Par exemple, une fois que le spermatozoïde a fécondé l’ovule et que le délai légal de 3 mois est échu, dans les pays où le libre arbitre en la matière est souverain, il est tout de même assez rare que les gens fassent marche arrière. Une fois que la merveille du monde est là, on n’a plus le choix, on fait avec et on ne revient jamais complètement à sa vie d’avant qui était pourtant assez fun. Je ne compte plus le nombre de mes parents d’amis qui ont longuement disserté avec moi de leurs pulsions à s’essayer au lancer de nain, mais chez les gens équilibrés (ce qui est plutôt le cas de mes potes) on ne recourt pas à l’infanticide, soit c’est plutôt rassurant, on est tous d’accord. Bref je m’égare. Mais tout ça pour dire qu’avec le Panama, on a fait exactement la même chose. En achetant un terrain à Santa Catalina, une petite procédure sympathique de 3 ans (faut dire on a compliqué un poil l’affaire en achetant à une Française qu’on pourrait décrire comme «pas toute bien téléchargée dans sa tête», pour rester polis), en s’engageant pour deux ans à gérer un hostal voisin du terrain, en quittant nos jobs, notre appart, nos amis, en investissant une bonne partie de nos économies, (c’est clairement pas la partie où j’ai été la plus active, puisque cela implique d’en avoir, des économies), et en montant dans ce Boeing 777 de KLM avec en plus le chat en soute (en terme d’engagement là, on pouvait difficilement faire mieux), on a bien mis en place toutes les conditions pour ne plus avoir le choix.
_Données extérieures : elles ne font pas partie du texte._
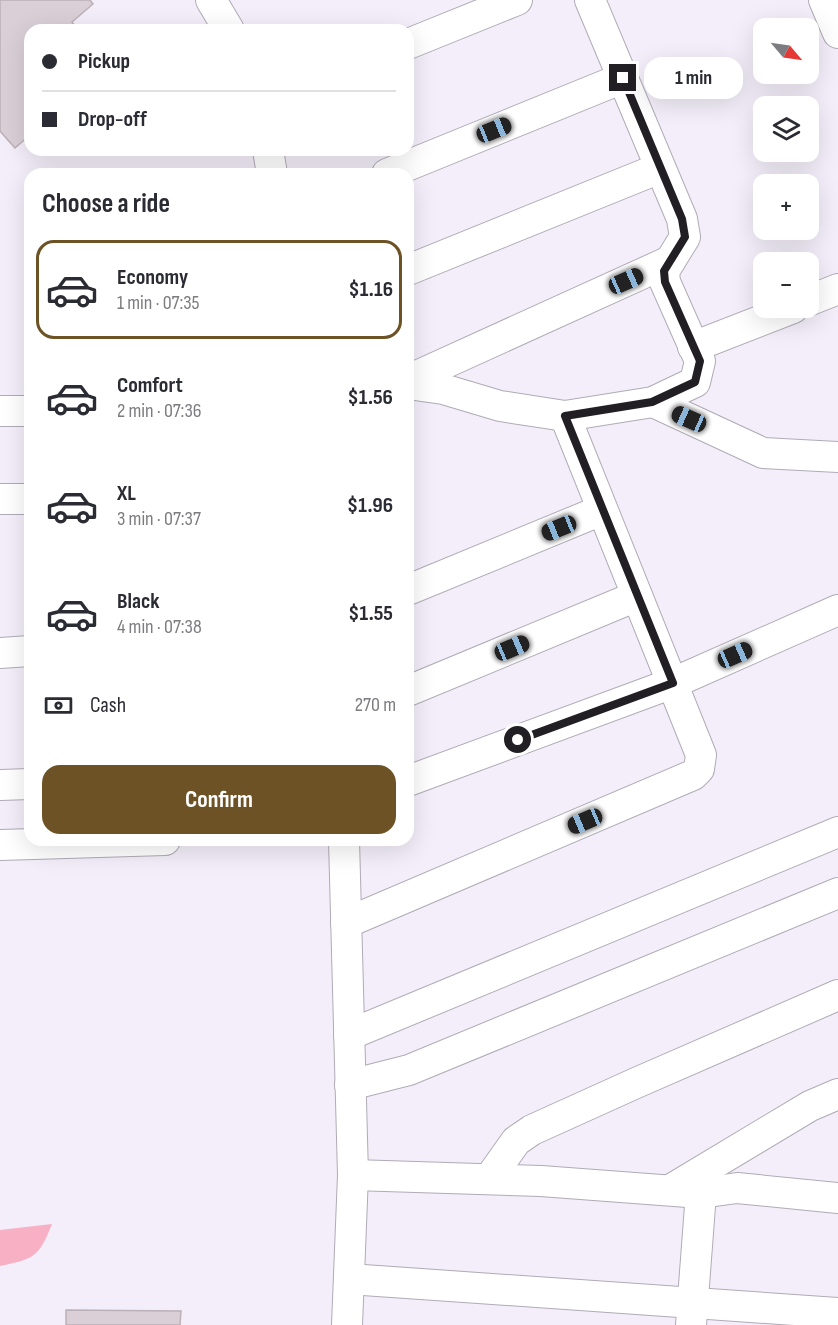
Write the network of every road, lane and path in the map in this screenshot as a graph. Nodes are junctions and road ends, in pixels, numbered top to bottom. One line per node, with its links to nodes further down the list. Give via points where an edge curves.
1 (211, 0): 6 (street)
2 (517, 0): 5 (street)
3 (590, 0): 9 (street)
4 (824, 0): 7 (street)
5 (466, 11): 8 (street)
6 (225, 24)
7 (838, 33)
8 (414, 41)
9 (623, 78): 10 (street); 11 (street)
10 (402, 168)
11 (660, 168): 12 (street, via 685,229 685,237); 13 (street)
12 (670, 261): 17 (street, via 664,271 665,282); 18 (street)
13 (414, 268)
14 (838, 289): 15 (street)
15 (819, 297)
16 (767, 318): 17 (street)
17 (693, 347): 20 (street, via 700,361 695,382)
18 (414, 379)
19 (414, 383): 23 (street, via 500,406)
20 (652, 402): 23 (street); 24 (street, via 763,453)
21 (0, 411): 22 (street)
22 (24, 411)
23 (565, 416): 27 (street)
24 (838, 457)
25 (0, 499): 26 (street)
26 (24, 499)
27 (602, 510): 28 (street); 29 (street)
28 (414, 588)
29 (637, 596): 33 (street); 34 (street)
30 (838, 609): 33 (street)
31 (24, 651): 32 (street)
32 (0, 653)
33 (673, 683): 35 (street); 43 (street, via 701,755 699,769 693,775)
34 (414, 689)
35 (414, 779)
36 (24, 784): 37 (street)
37 (0, 785)
38 (838, 832): 45 (street)
39 (24, 844): 40 (street)
40 (0, 845)
41 (344, 846): 43 (street)
42 (838, 893): 46 (street, via 409,1070)
43 (346, 923): 45 (street)
44 (838, 995): 49 (street, via 532,1130 516,1141)
45 (349, 1035): 46 (street)
46 (350, 1085): 48 (street)
47 (838, 1094): 50 (street, via 810,1106)
48 (352, 1175): 49 (street); 53 (street)
49 (489, 1179): 50 (street)
50 (670, 1190): 51 (street)
51 (701, 1193): 52 (street, via 737,1188); 54 (street)
52 (838, 1198)
53 (349, 1279): 54 (street); 56 (street)
54 (692, 1313): 55 (street)
55 (838, 1313)
56 (347, 1325)

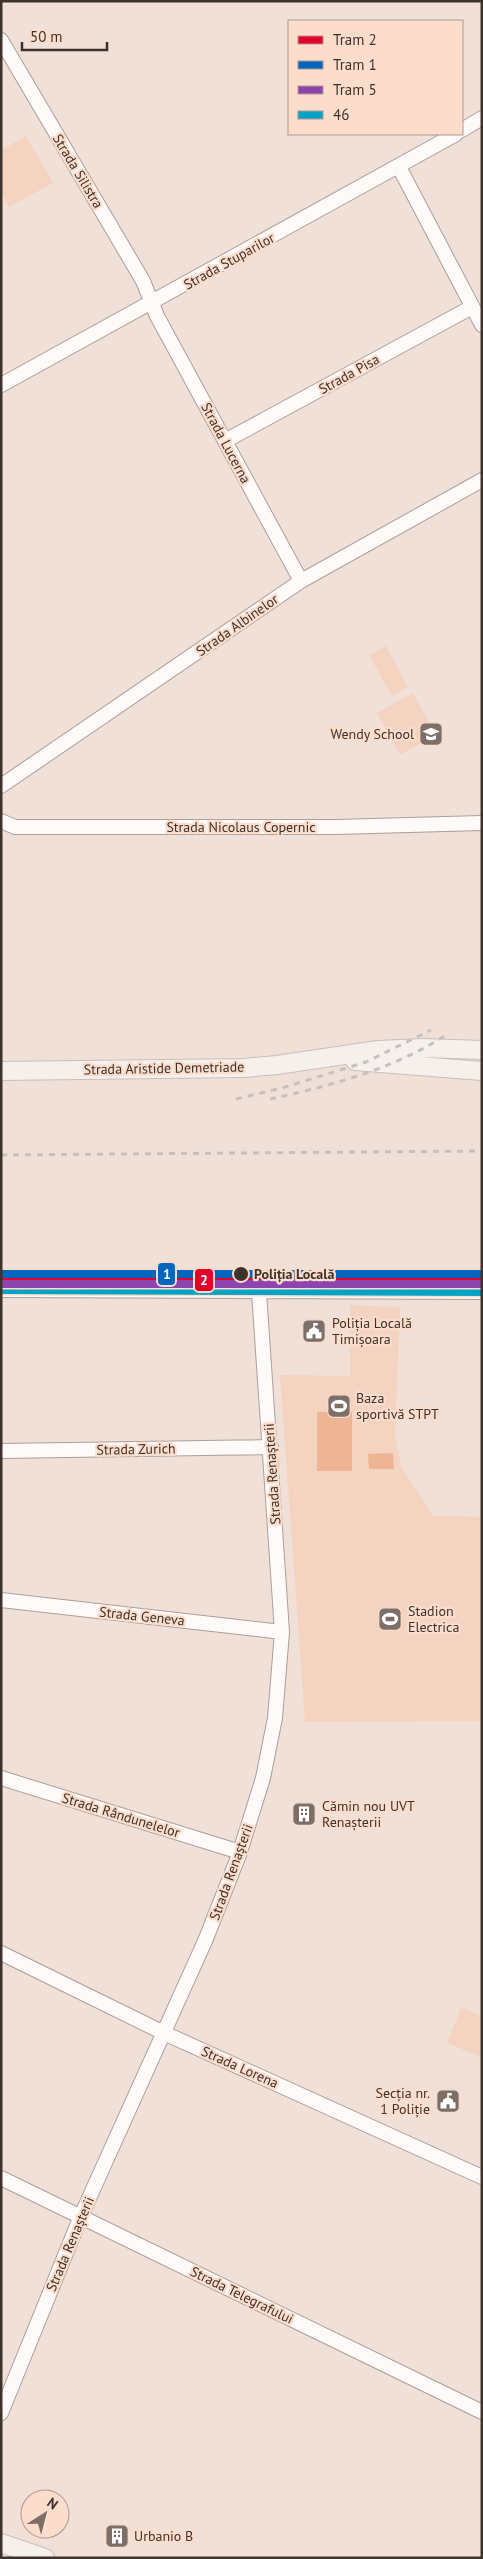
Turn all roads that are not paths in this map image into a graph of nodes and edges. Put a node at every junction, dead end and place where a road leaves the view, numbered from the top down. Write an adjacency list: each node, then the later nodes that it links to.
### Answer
1 (1, 40): 6 (street, Strada Silistra)
2 (482, 118): 3 (street)
3 (463, 129)
4 (454, 135): 5 (street, Strada Stuparilor)
5 (398, 167): 6 (street, Strada Stuparilor); 7 (street)
6 (152, 304): 9 (street, Strada Stuparilor); 10 (street, Strada Lucerna)
7 (472, 307): 8 (street); 10 (street, Strada Pisa)
8 (482, 325)
9 (1, 385)
10 (225, 441): 12 (street, Strada Lucerna)
11 (482, 480): 12 (street, Strada Albinelor)
12 (301, 581): 13 (street, Strada Albinelor)
13 (1, 786)
14 (1, 821): 15 (street, Strada Nicolaus Copernic)
15 (482, 823)
16 (482, 1050): 17 (main road, Strada Aristide Demetriade)
17 (327, 1059): 18 (main road, Strada Aristide Demetriade); 19 (main road, Strada Aristide Demetriade)
18 (1, 1071)
19 (482, 1071)
20 (1, 1290): 21 (street)
21 (259, 1292): 22 (street); 23 (street, Strada Renașterii)
22 (482, 1292)
23 (270, 1447): 24 (street, Strada Zurich); 26 (street, Strada Renașterii)
24 (1, 1451)
25 (1, 1600): 26 (street, Strada Geneva)
26 (282, 1632): 28 (street, Strada Renașterii)
27 (1, 1778): 28 (street, Strada Rândunelelor)
28 (240, 1852): 30 (street, Strada Renașterii)
29 (1, 1953): 30 (street, Strada Lorena)
30 (164, 2033): 31 (street, Strada Lorena); 33 (street, Strada Renașterii)
31 (482, 2177)
32 (1, 2178): 33 (street, Strada Telegrafului)
33 (81, 2216): 34 (street, Strada Telegrafului); 35 (street, Strada Renașterii)
34 (482, 2412)
35 (1, 2413)
36 (1, 2543): 37 (main road)
37 (45, 2558)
Ce qui n’est pas très courageux vous en conviendrez, même assez lâche si on regarde ça objectivement.

Le début de l’audace

Par contre là où ça devient plus intéressant, parce que contrairement aux parents susmentionnés ce n’est pas la justice qui nous tomberait dessus, si on revenait là maintenant, le ventre à terre en jurant qu’on aurait pas dû – «non vraiment c’est une abominable méprise » -, mais une énorme, que dis-je une abyssale déception de nous-même.

Et c’est là, précisément, où commence à intervenir une certaine forme d’audace. Quand il faut s’encourager pour faire les 2h de route qui te séparent des 10 magasins à parcourir pour être capable de te faire à manger tout seul, qu’il faut attendre 2h à la caisse (alors qu’il ne t’en reste qu’une à disposition pour ne pas rentrer de nuit, les phares de la voiture de location éclairant plus les arbres que la route, elle même pas du tout éclairée. Tu as déjà tenté l’expérience une fois, plus jamais donc), le temps que le subalterne fasse valider le ticket par le sous-sous chef, tandis que la cheffe ne comprend pas comment remplacer le tonner pour imprimer la facture et que la caissière doit rentrer trois fois le code du frigo à la main pour que le « système » le prenne en compte. Quand toi qui aimes tant la palabre et les grands débats à bâton rompu, tu es à peine capable de faire une phrase grammaticalement correcte dans ta nouvelle langue et que tu te sens comme amputée. Quand tu vas prendre ta douche, qu’elle est froide et qu’elle le sera désormais tous les jours alors qu’il ne fait même pas forcément si chaud dehors (il pleut), quand tu boirais bien un ginto avec tes copines pour leur raconter tous ça mais qu’elles sont à 10 000 km de là, quand il faut conduire sur la Panaméricaine entre les trous et les dépassements tout azimuts, (à gauche, à droite, à gogogadgeto-pont) quand la peinture grise du sol de ton futur loft-cave que tu as passé deux journées entières à étaler se décolle comme du cellophane sur un écran digital, quand il faut trouver une voiture (un gros pick-up qui pollue) à acheter et que tu sais à peine situer le capot. Quand tous les matins tu te lèves et tu sais que ta vie d’avant n’est plus. Alors tu te dis, tel Hollande pendant son quinquennat, que le courage, c’est maintenant. Et tu as peur. Et tu n’as pas envie d’affronter le monde. Tu repousses ton drap dans un sens, puis dans l’autre. Tu poses ton pied (sur un morceau de litière du chat) dans tes tongs. Et là, alors, étrangement, tu te sens quand même un petit peu fière, mais surtout très, très vivante.